Damit verbessere sich auch die Situation für die Auswertung der Bestände, zu denen es am Institut für Theaterwissenschaft schon einige Forschungsprojekte gab, etwa zu den modernen Bewegungschören der 1920er Jahre sowie zu körperpolitischen Aspekten von Volkstanz, Ballett und Massenchoreographien in der DDR. Projekte zur Digitalisierung des immateriellen Kulturerbes Tanz stehen Primavesi zufolge außerdem im Kontext weiterer bundesweiter Initiativen, an denen das Leipziger Institut beteiligt ist, unter anderem die Einrichtung eines Archivs des Freien Theaters und ein internationales Projekt zur Vernetzung von Theatern und Forschungseinrichtungen in Osteuropa.

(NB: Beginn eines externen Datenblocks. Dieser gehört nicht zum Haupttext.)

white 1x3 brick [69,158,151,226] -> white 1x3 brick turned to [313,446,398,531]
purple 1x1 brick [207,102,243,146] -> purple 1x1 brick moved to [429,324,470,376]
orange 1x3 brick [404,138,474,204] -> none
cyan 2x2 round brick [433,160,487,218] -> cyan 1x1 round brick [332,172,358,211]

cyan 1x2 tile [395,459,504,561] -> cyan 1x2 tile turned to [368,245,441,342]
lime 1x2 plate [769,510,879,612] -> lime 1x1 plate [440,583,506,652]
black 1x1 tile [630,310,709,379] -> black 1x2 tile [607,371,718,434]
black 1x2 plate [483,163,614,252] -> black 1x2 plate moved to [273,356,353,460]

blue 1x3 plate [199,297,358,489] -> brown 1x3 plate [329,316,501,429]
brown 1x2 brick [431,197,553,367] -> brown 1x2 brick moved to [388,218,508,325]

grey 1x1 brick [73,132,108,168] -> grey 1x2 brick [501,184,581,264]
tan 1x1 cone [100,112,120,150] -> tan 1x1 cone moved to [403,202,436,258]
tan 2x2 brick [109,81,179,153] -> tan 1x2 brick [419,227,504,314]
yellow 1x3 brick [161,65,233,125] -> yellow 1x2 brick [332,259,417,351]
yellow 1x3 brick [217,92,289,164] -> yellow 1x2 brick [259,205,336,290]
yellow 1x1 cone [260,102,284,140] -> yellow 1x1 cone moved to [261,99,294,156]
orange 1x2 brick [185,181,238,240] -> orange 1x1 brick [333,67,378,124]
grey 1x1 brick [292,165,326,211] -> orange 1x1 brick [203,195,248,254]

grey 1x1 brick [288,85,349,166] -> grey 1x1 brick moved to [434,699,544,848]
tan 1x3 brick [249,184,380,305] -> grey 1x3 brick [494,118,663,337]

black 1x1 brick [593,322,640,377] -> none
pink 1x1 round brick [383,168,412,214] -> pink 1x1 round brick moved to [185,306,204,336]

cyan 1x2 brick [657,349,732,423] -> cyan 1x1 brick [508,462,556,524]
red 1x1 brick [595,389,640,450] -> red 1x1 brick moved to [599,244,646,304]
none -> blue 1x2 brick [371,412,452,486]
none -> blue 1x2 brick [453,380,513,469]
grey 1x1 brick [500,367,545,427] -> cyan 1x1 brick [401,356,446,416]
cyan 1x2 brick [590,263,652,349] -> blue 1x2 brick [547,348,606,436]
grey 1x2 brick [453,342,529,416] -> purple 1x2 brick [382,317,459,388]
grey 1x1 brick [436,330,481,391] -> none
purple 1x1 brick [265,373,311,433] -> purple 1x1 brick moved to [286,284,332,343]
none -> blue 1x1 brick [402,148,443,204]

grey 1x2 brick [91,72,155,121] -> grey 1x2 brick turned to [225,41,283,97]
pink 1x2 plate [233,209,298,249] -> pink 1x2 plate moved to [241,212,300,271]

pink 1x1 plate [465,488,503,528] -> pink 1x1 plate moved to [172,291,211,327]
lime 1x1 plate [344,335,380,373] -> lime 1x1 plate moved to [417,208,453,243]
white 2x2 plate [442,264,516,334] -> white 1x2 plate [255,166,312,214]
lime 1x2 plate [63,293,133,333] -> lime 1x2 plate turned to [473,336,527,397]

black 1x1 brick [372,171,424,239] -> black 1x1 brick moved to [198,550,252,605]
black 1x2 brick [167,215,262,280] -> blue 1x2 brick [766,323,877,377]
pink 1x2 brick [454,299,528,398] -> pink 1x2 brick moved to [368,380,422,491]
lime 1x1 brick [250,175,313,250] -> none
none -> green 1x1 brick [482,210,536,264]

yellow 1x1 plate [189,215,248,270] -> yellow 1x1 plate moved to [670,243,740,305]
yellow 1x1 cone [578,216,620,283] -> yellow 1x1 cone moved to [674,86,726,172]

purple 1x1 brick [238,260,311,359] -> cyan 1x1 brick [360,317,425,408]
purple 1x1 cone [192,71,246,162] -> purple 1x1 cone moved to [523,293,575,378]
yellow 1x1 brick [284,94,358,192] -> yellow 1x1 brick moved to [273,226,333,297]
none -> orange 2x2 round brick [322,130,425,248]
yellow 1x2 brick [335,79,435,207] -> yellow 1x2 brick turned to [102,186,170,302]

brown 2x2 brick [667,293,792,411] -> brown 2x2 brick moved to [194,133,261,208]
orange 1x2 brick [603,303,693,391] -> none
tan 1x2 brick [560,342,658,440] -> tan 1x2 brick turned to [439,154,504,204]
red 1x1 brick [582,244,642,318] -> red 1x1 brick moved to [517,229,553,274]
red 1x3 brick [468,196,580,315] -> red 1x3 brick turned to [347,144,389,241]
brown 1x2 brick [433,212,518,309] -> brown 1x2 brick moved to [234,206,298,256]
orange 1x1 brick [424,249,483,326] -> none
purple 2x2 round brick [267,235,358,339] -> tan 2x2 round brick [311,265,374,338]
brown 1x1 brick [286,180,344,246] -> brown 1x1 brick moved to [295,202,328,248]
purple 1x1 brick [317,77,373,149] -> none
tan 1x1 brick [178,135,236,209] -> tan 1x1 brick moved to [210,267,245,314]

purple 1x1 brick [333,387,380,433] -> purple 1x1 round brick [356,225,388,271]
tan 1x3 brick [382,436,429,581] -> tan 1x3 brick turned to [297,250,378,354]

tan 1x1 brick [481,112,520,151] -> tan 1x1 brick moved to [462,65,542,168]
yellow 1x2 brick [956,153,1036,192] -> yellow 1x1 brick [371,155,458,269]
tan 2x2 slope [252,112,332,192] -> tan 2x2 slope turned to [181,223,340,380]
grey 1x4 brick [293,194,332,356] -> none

Erstes Forschungsprojekt am Centre of Competence for Theatre

Im Jahr 2016 wurde am Institut für Theaterwissenschaft das Centre of Competence for Theatre (CCT) gegründet, das sich nun mit seinem ersten großen Forschungsprojekt beschäftigt. Es trägt den Titel „Fremde spielen. Amateurtheater als Medium informeller und non-formaler transkultureller Bildung“. In Verbindung mit den Aktivitäten des Instituts und des Kompetenzzentrums für Theater bildet der Archivschwerpunkt eine einzigartige Umgebung für eine in Forschung und Lehre lebendige Auseinandersetzung mit der Geschichte von Theater und Tanz und ihrer sowohl kulturellen als auch gesellschaftlichen Bedeutung.